- WORK INSTRUCTION
After going through the data below, state how many lines contain "section", and nothing else.
BEGIN DATASET ENTRIES
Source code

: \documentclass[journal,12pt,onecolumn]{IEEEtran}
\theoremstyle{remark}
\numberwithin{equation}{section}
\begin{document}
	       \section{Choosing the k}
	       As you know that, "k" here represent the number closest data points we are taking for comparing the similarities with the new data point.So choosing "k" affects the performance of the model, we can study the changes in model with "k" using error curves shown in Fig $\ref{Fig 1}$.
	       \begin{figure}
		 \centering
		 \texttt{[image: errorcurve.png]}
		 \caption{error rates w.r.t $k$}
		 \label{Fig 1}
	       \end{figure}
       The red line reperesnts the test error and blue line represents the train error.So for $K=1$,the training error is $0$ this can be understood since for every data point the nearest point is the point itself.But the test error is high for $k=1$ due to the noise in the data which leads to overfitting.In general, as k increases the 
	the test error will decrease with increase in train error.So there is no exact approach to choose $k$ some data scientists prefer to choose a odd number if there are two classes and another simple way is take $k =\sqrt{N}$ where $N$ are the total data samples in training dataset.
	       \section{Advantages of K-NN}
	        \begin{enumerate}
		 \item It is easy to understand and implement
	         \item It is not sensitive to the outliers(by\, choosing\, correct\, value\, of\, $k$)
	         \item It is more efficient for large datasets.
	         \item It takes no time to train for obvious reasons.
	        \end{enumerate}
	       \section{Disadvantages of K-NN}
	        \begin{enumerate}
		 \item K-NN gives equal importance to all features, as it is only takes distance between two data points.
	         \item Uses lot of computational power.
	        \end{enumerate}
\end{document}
END DATASET ENTRIES
- RESPONSE TO THE TASK
4